EXERCISE AIM ▸ From the entries below, copy every line holding the word "SilkS".

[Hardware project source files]

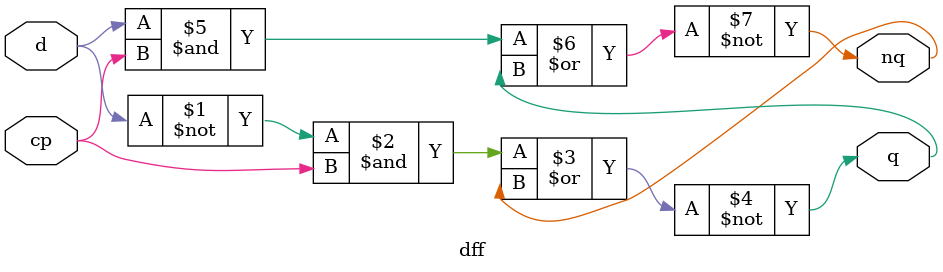
<source format=v>
`timescale 1ns / 1ps

module dff(
    input d,cp,
    output q,nq
    );
    assign q=~((~d&cp)|nq);
    assign nq=~((d&cp)|q);
endmodule

</source>
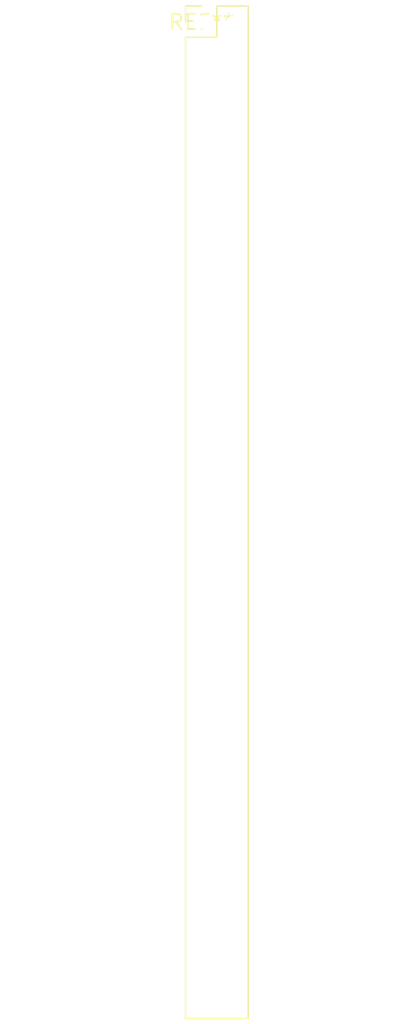
<source format=kicad_pcb>
(kicad_pcb (version 20240108) (generator pcbnew)

  (general
    (thickness 1.6)
  )

  (paper "A4")
  (layers
    (0 "F.Cu" signal)
    (31 "B.Cu" signal)
    (32 "B.Adhes" user "B.Adhesive")
    (33 "F.Adhes" user "F.Adhesive")
    (34 "B.Paste" user)
    (35 "F.Paste" user)
    (36 "B.SilkS" user "B.Silkscreen")
    (37 "F.SilkS" user "F.Silkscreen")
    (38 "B.Mask" user)
    (39 "F.Mask" user)
    (40 "Dwgs.User" user "User.Drawings")
    (41 "Cmts.User" user "User.Comments")
    (42 "Eco1.User" user "User.Eco1")
    (43 "Eco2.User" user "User.Eco2")
    (44 "Edge.Cuts" user)
    (45 "Margin" user)
    (46 "B.CrtYd" user "B.Courtyard")
    (47 "F.CrtYd" user "F.Courtyard")
    (48 "B.Fab" user)
    (49 "F.Fab" user)
    (50 "User.1" user)
    (51 "User.2" user)
    (52 "User.3" user)
    (53 "User.4" user)
    (54 "User.5" user)
    (55 "User.6" user)
    (56 "User.7" user)
    (57 "User.8" user)
    (58 "User.9" user)
  )

  (setup
    (pad_to_mask_clearance 0)
    (pcbplotparams
      (layerselection 0x00010fc_ffffffff)
      (plot_on_all_layers_selection 0x0000000_00000000)
      (disableapertmacros false)
      (usegerberextensions false)
      (usegerberattributes false)
      (usegerberadvancedattributes false)
      (creategerberjobfile false)
      (dashed_line_dash_ratio 12.000000)
      (dashed_line_gap_ratio 3.000000)
      (svgprecision 4)
      (plotframeref false)
      (viasonmask false)
      (mode 1)
      (useauxorigin false)
      (hpglpennumber 1)
      (hpglpenspeed 20)
      (hpglpendiameter 15.000000)
      (dxfpolygonmode false)
      (dxfimperialunits false)
      (dxfusepcbnewfont false)
      (psnegative false)
      (psa4output false)
      (plotreference false)
      (plotvalue false)
      (plotinvisibletext false)
      (sketchpadsonfab false)
      (subtractmaskfromsilk false)
      (outputformat 1)
      (mirror false)
      (drillshape 1)
      (scaleselection 1)
      (outputdirectory "")
    )
  )

  (net 0 "")

  (footprint "PinHeader_2x33_P2.54mm_Vertical" (layer "F.Cu") (at 0 0))

)

</source>
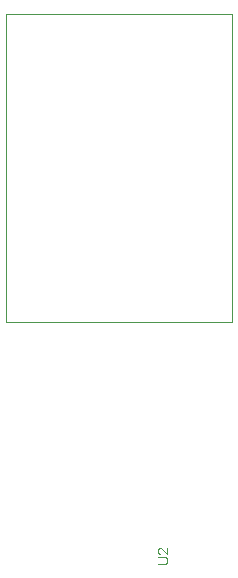
<source format=gm1>
G04*
G04 #@! TF.GenerationSoftware,Altium Limited,Altium Designer,21.6.4 (81)*
G04*
G04 Layer_Color=16711935*
%FSLAX25Y25*%
%MOIN*%
G70*
G04*
G04 #@! TF.SameCoordinates,82150E9F-1309-4CA2-80C3-B22644BF42D1*
G04*
G04*
G04 #@! TF.FilePolarity,Positive*
G04*
G01*
G75*
%ADD12C,0.00394*%
D12*
X152370Y315390D02*
Y318835D01*
Y315390D02*
X227567D01*
Y417949D01*
X152370Y315291D02*
Y417949D01*
X227567D01*
X202923Y234860D02*
X205547D01*
X206072Y235384D01*
Y236434D01*
X205547Y236959D01*
X202923D01*
X206072Y240107D02*
Y238008D01*
X203973Y240107D01*
X203448D01*
X202923Y239582D01*
Y238533D01*
X203448Y238008D01*
M02*

</source>
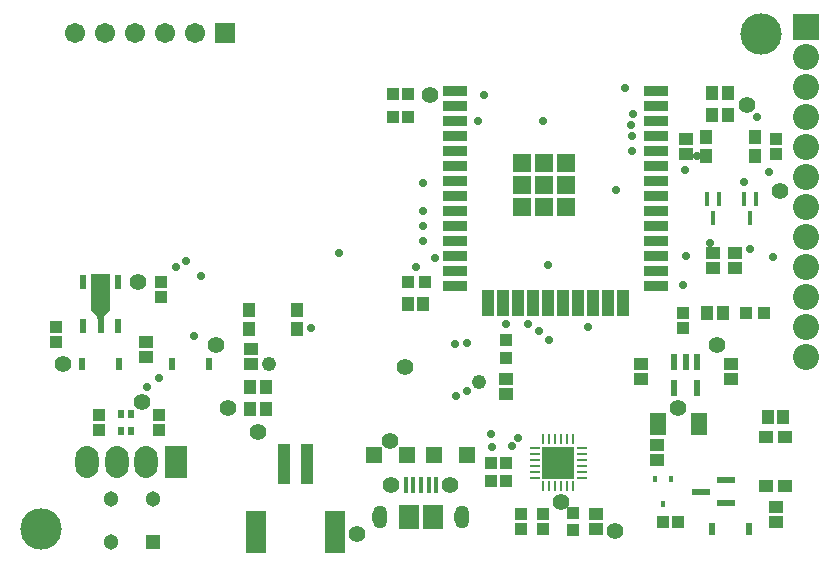
<source format=gts>
G04*
G04 #@! TF.GenerationSoftware,Altium Limited,Altium Designer,23.3.1 (30)*
G04*
G04 Layer_Color=65280*
%FSLAX44Y44*%
%MOMM*%
G71*
G04*
G04 #@! TF.SameCoordinates,049E622D-B5B7-477E-837E-60E0A1272B7F*
G04*
G04*
G04 #@! TF.FilePolarity,Negative*
G04*
G01*
G75*
%ADD17R,0.4572X1.3970*%
%ADD19R,0.4064X1.2192*%
%ADD20R,2.0066X0.8890*%
%ADD24R,0.9906X3.5052*%
%ADD25R,0.6096X1.0414*%
%ADD31R,0.5334X1.1430*%
%ADD32R,0.6096X1.1430*%
%ADD35R,0.4064X0.5080*%
%ADD36R,1.5240X0.5588*%
%ADD40R,0.5588X1.3208*%
%ADD44R,0.2540X0.8128*%
%ADD45R,0.8128X0.2540*%
%ADD46R,1.7526X2.1590*%
%ADD47R,1.0922X2.2098*%
%ADD48R,1.5240X1.5240*%
%ADD49R,1.7018X3.6068*%
%ADD50R,0.6032X0.7032*%
%ADD51R,1.0532X1.1532*%
%ADD52R,1.1000X1.2000*%
%ADD53R,1.1532X1.0532*%
%ADD54R,1.1032X1.0032*%
%ADD55R,1.0032X1.1032*%
%ADD56R,1.0032X1.0032*%
%ADD57R,1.2000X1.1000*%
%ADD58R,1.4532X1.8532*%
%ADD59R,1.0032X1.0032*%
%ADD60R,1.4032X1.4032*%
%ADD61R,1.4032X1.4032*%
%ADD62R,2.7940X2.7940*%
%ADD63C,1.3970*%
%ADD64O,1.2700X1.9558*%
%ADD65R,1.7032X1.7032*%
%ADD66C,1.7032*%
%ADD67C,2.2032*%
%ADD68O,1.9532X2.7032*%
%ADD69R,1.9532X2.7032*%
%ADD70C,1.3032*%
%ADD71R,1.3032X1.3032*%
%ADD72C,3.5052*%
%ADD73R,2.2032X2.2032*%
%ADD74C,0.7112*%
%ADD75C,1.4224*%
%ADD76C,1.2192*%
G36*
X85598Y209296D02*
X79502D01*
Y212344D01*
X74549Y216789D01*
Y248158D01*
X79883D01*
X85217D01*
X90551D01*
Y216789D01*
X85598Y212344D01*
Y209296D01*
D02*
G37*
D17*
X340680Y68906D02*
D03*
X347180D02*
D03*
X353680D02*
D03*
X360180D02*
D03*
X366680D02*
D03*
D19*
X637460Y311531D02*
D03*
X627460D02*
D03*
X632460Y295529D02*
D03*
X600710D02*
D03*
X595710Y311531D02*
D03*
X605710D02*
D03*
D20*
X382943Y402590D02*
D03*
Y389890D02*
D03*
Y377190D02*
D03*
Y364490D02*
D03*
Y351790D02*
D03*
Y339090D02*
D03*
Y326390D02*
D03*
Y313690D02*
D03*
Y300990D02*
D03*
Y288290D02*
D03*
Y275590D02*
D03*
Y262890D02*
D03*
Y250190D02*
D03*
Y237490D02*
D03*
X552943Y402590D02*
D03*
Y389890D02*
D03*
Y377190D02*
D03*
Y364490D02*
D03*
Y351790D02*
D03*
Y339090D02*
D03*
Y326390D02*
D03*
Y313690D02*
D03*
Y300990D02*
D03*
Y288290D02*
D03*
Y275590D02*
D03*
Y262890D02*
D03*
Y250190D02*
D03*
Y237490D02*
D03*
D24*
X257650Y86703D02*
D03*
X237650D02*
D03*
D25*
X174202Y171450D02*
D03*
X143298D02*
D03*
X67098D02*
D03*
X98002D02*
D03*
X631402Y31750D02*
D03*
X600498D02*
D03*
D31*
X67550Y240919D02*
D03*
X97550D02*
D03*
Y203581D02*
D03*
X67550D02*
D03*
D32*
X82550D02*
D03*
D35*
X565300Y74041D02*
D03*
X552300D02*
D03*
X558800Y52959D02*
D03*
D36*
X612394Y53500D02*
D03*
Y73500D02*
D03*
X590550Y63500D02*
D03*
D40*
X587350Y151608D02*
D03*
X568350D02*
D03*
Y173512D02*
D03*
X577850D02*
D03*
X587350D02*
D03*
D44*
X457397Y107895D02*
D03*
X462398D02*
D03*
X467399D02*
D03*
X472401D02*
D03*
X477402D02*
D03*
X482403D02*
D03*
Y68017D02*
D03*
X477402D02*
D03*
X472401D02*
D03*
X467399D02*
D03*
X462398D02*
D03*
X457397D02*
D03*
D45*
X489839Y100459D02*
D03*
Y95458D02*
D03*
Y90457D02*
D03*
Y85455D02*
D03*
Y80454D02*
D03*
Y75453D02*
D03*
X449961D02*
D03*
Y80454D02*
D03*
Y85455D02*
D03*
Y90457D02*
D03*
Y95458D02*
D03*
Y100459D02*
D03*
D46*
X343680Y41906D02*
D03*
X363680D02*
D03*
D47*
X410793Y223078D02*
D03*
X423493D02*
D03*
X436193D02*
D03*
X448893D02*
D03*
X461593D02*
D03*
X474293D02*
D03*
X486993D02*
D03*
X499693D02*
D03*
X512393D02*
D03*
X525093D02*
D03*
D48*
X439550Y323150D02*
D03*
X457900D02*
D03*
X476250D02*
D03*
X439550Y341500D02*
D03*
X457900D02*
D03*
X476250D02*
D03*
X439550Y304800D02*
D03*
X457900D02*
D03*
X476250D02*
D03*
D49*
X281150Y29203D02*
D03*
X214150D02*
D03*
D50*
X108140Y114920D02*
D03*
X100140D02*
D03*
Y128920D02*
D03*
X108140D02*
D03*
D51*
X209400Y152400D02*
D03*
X222400D02*
D03*
X222400Y133350D02*
D03*
X209400D02*
D03*
X342750Y222250D02*
D03*
X355750D02*
D03*
X660550Y127000D02*
D03*
X647550D02*
D03*
X609270Y214610D02*
D03*
X596270D02*
D03*
X600560Y382270D02*
D03*
X613560D02*
D03*
X600560Y401320D02*
D03*
X613560D02*
D03*
D52*
X208098Y217532D02*
D03*
X249098D02*
D03*
X208098Y201532D02*
D03*
X249098D02*
D03*
X636453Y347618D02*
D03*
X595453D02*
D03*
X636453Y363618D02*
D03*
X595453D02*
D03*
D53*
X209550Y184300D02*
D03*
Y171300D02*
D03*
X120650Y190650D02*
D03*
Y177650D02*
D03*
X501650Y31600D02*
D03*
Y44600D02*
D03*
X553720Y90020D02*
D03*
Y103020D02*
D03*
X654050Y37950D02*
D03*
Y50950D02*
D03*
X600710Y252580D02*
D03*
Y265580D02*
D03*
X619760Y252580D02*
D03*
Y265580D02*
D03*
X425450Y158900D02*
D03*
Y145900D02*
D03*
X539750Y158600D02*
D03*
Y171600D02*
D03*
X615950Y158600D02*
D03*
Y171600D02*
D03*
X577850Y349100D02*
D03*
Y362100D02*
D03*
D54*
X133350Y228700D02*
D03*
Y241200D02*
D03*
X44450Y190600D02*
D03*
Y203100D02*
D03*
X81280Y128170D02*
D03*
Y115670D02*
D03*
X575310Y202030D02*
D03*
Y214530D02*
D03*
X457200Y31850D02*
D03*
Y44350D02*
D03*
X438150Y31850D02*
D03*
Y44350D02*
D03*
X654050Y361850D02*
D03*
Y349350D02*
D03*
X132080Y128170D02*
D03*
Y115670D02*
D03*
D55*
X330300Y381000D02*
D03*
X342800D02*
D03*
X330300Y400050D02*
D03*
X342800D02*
D03*
X571400Y38100D02*
D03*
X558900D02*
D03*
X412850Y87956D02*
D03*
X425350D02*
D03*
X412850Y72716D02*
D03*
X425350D02*
D03*
D56*
X482678Y30663D02*
D03*
Y45663D02*
D03*
X425450Y191650D02*
D03*
Y176650D02*
D03*
D57*
X646068Y68397D02*
D03*
Y109397D02*
D03*
X662068Y68397D02*
D03*
Y109397D02*
D03*
D58*
X588750Y120650D02*
D03*
X554250D02*
D03*
D59*
X643770Y214610D02*
D03*
X628770D02*
D03*
X357540Y241300D02*
D03*
X342540D02*
D03*
D60*
X392950Y94306D02*
D03*
X313610D02*
D03*
D61*
X364350D02*
D03*
X342210D02*
D03*
D62*
X469900Y87956D02*
D03*
D63*
X328680Y68906D02*
D03*
X378680D02*
D03*
D64*
X318680Y41906D02*
D03*
X388680D02*
D03*
D65*
X187960Y452120D02*
D03*
D66*
X162560D02*
D03*
X137160D02*
D03*
X111760D02*
D03*
X86360D02*
D03*
X60960D02*
D03*
D67*
X679450Y254000D02*
D03*
Y228600D02*
D03*
Y203200D02*
D03*
Y431800D02*
D03*
Y406400D02*
D03*
Y381000D02*
D03*
Y355600D02*
D03*
Y330200D02*
D03*
Y304800D02*
D03*
Y279400D02*
D03*
Y177800D02*
D03*
D68*
X96050Y88900D02*
D03*
X121050D02*
D03*
X71050D02*
D03*
D69*
X146050D02*
D03*
D70*
X91079Y21229D02*
D03*
Y57150D02*
D03*
X127000D02*
D03*
D71*
Y21229D02*
D03*
D72*
X31750Y31750D02*
D03*
X641350Y450850D02*
D03*
D73*
X679450Y457200D02*
D03*
D74*
X383287Y144196D02*
D03*
X382697Y188931D02*
D03*
X413358Y112638D02*
D03*
X648032Y334215D02*
D03*
X260890Y201931D02*
D03*
X638475Y381051D02*
D03*
X577320Y336036D02*
D03*
X533179Y382909D02*
D03*
X407140Y399717D02*
D03*
X402038Y377190D02*
D03*
X577850Y262890D02*
D03*
X435535Y109220D02*
D03*
X430555Y102100D02*
D03*
X457360Y377190D02*
D03*
X461010Y255270D02*
D03*
X519031Y318770D02*
D03*
X349250Y254000D02*
D03*
X355600Y325120D02*
D03*
X284480Y265430D02*
D03*
X146050Y254000D02*
D03*
X154940Y259080D02*
D03*
X161290Y195580D02*
D03*
X355600Y288290D02*
D03*
X167640Y246380D02*
D03*
X355600Y300990D02*
D03*
Y275590D02*
D03*
X365760Y261620D02*
D03*
X392430Y189230D02*
D03*
Y148888D02*
D03*
X462369Y191770D02*
D03*
X425450Y205740D02*
D03*
X575310Y238760D02*
D03*
X587030Y347980D02*
D03*
X526849Y404929D02*
D03*
X532130Y364490D02*
D03*
X531914Y374099D02*
D03*
X627583Y325323D02*
D03*
X532130Y351790D02*
D03*
X598170Y274320D02*
D03*
X651510Y262255D02*
D03*
X632460Y269240D02*
D03*
X495300Y203200D02*
D03*
X444500Y205740D02*
D03*
X453856Y199351D02*
D03*
X414020Y101600D02*
D03*
X132080Y160020D02*
D03*
X121920Y152400D02*
D03*
D75*
X472440Y54610D02*
D03*
X361353Y399331D02*
D03*
X629628Y391119D02*
D03*
X190500Y134620D02*
D03*
X340360Y168910D02*
D03*
X657860Y317813D02*
D03*
X299720Y27940D02*
D03*
X518160Y30480D02*
D03*
X571500Y134620D02*
D03*
X327660Y106680D02*
D03*
X604520Y187960D02*
D03*
X117674Y139700D02*
D03*
X180340Y187960D02*
D03*
X50800Y171450D02*
D03*
X114300Y241300D02*
D03*
X215900Y114300D02*
D03*
D76*
X402590Y156210D02*
D03*
X224798Y171300D02*
D03*
M02*

</source>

TASK OUTPUT ▸
    (36 "B.SilkS" user "B.Silkscreen")
    (37 "F.SilkS" user "F.Silkscreen")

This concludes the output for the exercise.